J'essaye de recueillir des choses très pauvres, apparemment inutiles, et de les porter dans le langage. Parce que je crois qu'on souffre d'un langage qui est de plus en plus réduit, de plus en plus fonctionnel. Nous avons rendu le monde étranger à nous-mêmes, et peut-être que ce qu'on appelle la poésie, c'est juste de réhabiter ce monde et l'apprivoiser à nouveau. (p. 2)
Je ne pense pas que la nature connaisse la solitude terrible dans laquelle nous pouvons nous trouver. Je suis parfois soufflé par la conversation incessante du pré qui fait face à la fenêtre devant laquelle j'écris.
Le monde est rempli de visions qui attendent des yeux. Les présences sont là, mais ce qui manque ce sont nos yeux . (p. 5)

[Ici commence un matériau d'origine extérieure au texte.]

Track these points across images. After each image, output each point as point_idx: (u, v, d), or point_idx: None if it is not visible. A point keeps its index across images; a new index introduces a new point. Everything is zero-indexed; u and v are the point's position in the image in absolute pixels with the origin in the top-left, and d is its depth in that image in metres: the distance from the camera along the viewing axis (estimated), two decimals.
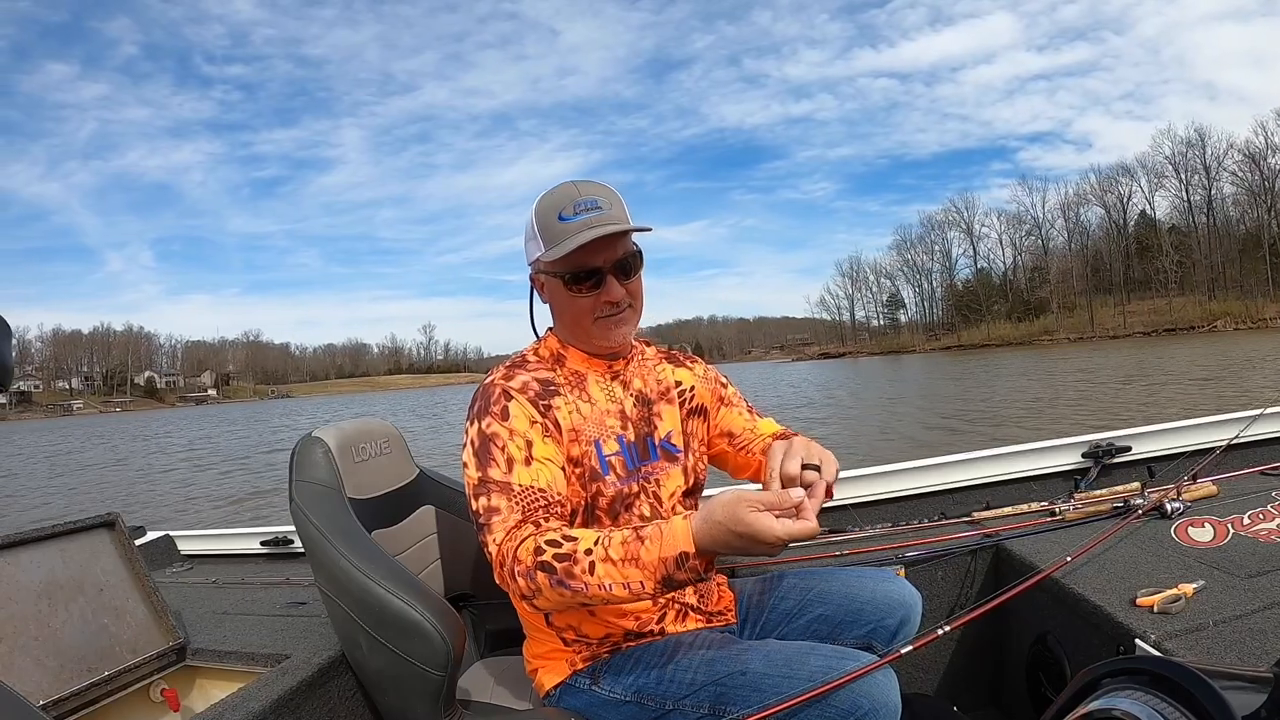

Contempler est une manière de prendre soin.
Dans cette lutte incessante que constitue le monde dit moderne, les contemplatifs sont les guerriers les plus résistants. Ce sont eux peut-être qui pourront nous tirer d'affaire. Il faut juste que chacun se remette à faire ce qu'il a à faire, de la façon la plus simple. Les poèmes du boulanger, ce sont ses pains. (p. 9)
Il est possible que, par l'attention aux choses menues, très simples, très pauvres, je trouve peut-être ma place dans ce monde. (p. 6)
Je pense qu'on a fait du mal à la vie, c'est comme si on avait boxé Dieu. Il peut encaisser beaucoup de coups, mais il y a un moment où il risque de descendre du ring. Il y a quelque chose de la vie qui ne disparaît pas, mais qui s'éloigne. Simplement qui s'éloigne pour un temps, comme un enfant qui a eu trop de mauvais traitements va éviter de se trouver en présence des parents maltraitants.
(p.12)
Prendre conscience de l'extrême fragilité de cette vie, dont le tissu est très riche, et qu'un rien peut déchirer.